Dive Brief:
- Classrooms are seeing an uptick in globally focused lessons with student demographics becoming increasingly diverse, and with that shift comes an increase in programs and professional development opportunities that help educators thoughtfully teach about different cultures.
- Take, for example, Columbia University's Teachers College, which is now offering a 15-month, graduate-level Global Competence Certificate, to help educators meet the needs of their increasingly diverse classrooms.
- In 2011 the U.S. State Department began funding Teachers for Global Classrooms, a yearlong fellowship where teachers complete online coursework and also travel to foreign countries for two to three weeks.
Dive Insight:
Similar to the Teachers for Global Classrooms program, Columbia's Global Competence Certification also allows educators to travel.
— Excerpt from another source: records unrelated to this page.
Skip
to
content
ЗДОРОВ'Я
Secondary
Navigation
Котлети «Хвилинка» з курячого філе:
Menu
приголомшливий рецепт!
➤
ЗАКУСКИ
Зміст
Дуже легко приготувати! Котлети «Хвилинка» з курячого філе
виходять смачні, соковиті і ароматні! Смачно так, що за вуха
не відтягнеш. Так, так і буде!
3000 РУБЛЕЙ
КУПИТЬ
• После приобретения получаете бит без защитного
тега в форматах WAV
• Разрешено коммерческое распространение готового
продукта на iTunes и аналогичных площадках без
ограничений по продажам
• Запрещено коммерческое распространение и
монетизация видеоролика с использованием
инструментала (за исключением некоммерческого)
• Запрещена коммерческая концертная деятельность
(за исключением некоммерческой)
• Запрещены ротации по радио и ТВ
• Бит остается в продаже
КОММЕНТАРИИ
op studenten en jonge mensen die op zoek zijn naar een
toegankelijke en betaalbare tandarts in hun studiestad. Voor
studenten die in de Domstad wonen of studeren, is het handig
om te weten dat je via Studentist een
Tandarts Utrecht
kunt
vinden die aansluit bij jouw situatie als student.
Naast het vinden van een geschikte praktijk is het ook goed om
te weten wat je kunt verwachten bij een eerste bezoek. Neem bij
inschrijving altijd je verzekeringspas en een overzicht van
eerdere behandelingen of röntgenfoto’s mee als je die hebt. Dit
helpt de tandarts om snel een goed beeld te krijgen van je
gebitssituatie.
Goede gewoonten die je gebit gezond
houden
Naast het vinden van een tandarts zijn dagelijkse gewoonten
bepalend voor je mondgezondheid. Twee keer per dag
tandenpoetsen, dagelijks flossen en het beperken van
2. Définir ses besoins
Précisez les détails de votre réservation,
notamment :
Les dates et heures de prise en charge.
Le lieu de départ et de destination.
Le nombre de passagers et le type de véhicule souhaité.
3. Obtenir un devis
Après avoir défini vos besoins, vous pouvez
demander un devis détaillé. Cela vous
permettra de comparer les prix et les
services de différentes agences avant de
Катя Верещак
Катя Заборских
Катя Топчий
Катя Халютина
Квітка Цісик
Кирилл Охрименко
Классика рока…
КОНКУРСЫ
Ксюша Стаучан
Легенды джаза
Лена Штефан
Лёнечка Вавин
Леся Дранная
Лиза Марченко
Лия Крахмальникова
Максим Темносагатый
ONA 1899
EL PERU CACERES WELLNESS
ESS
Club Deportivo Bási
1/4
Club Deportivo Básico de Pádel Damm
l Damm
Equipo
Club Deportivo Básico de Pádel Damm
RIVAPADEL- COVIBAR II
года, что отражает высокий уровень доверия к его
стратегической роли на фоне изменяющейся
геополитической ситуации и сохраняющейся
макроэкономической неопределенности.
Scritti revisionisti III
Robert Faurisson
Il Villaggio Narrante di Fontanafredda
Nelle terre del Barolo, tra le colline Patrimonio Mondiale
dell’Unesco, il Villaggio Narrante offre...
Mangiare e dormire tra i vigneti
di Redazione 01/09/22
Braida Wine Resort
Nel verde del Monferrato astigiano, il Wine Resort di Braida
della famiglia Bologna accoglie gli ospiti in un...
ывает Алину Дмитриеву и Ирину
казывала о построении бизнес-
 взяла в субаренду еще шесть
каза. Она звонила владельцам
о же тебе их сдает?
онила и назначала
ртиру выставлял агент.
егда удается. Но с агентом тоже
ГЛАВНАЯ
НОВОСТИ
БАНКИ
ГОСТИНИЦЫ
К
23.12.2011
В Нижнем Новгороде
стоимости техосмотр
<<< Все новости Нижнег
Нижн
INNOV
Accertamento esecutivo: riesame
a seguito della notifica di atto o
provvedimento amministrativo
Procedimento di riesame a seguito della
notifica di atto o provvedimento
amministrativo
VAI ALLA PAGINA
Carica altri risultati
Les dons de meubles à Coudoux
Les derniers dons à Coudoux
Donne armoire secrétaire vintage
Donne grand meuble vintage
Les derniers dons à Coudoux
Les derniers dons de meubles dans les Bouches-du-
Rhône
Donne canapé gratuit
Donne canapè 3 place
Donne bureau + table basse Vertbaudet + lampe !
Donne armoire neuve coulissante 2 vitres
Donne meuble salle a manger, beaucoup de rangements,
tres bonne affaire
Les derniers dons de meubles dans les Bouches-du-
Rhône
In that program, participants may go to Ecuador, Uganda, or Colombia for three weeks to complete field work that complements the 10 online courses on economic globalization, politics, social movements, and urbanization that they are also taking.
For those thinking of becoming educators, some of the new teaching graduate programs, like those at Michigan State University and the University of Wisconsin-Madison, have incorporated global competency courses into their curriculum so educators don't need to seek out the opportunities further down the line.
Meeting students where they are and respecting and honoring who they are, as well as their culture, is critical for creating a positive learning environment.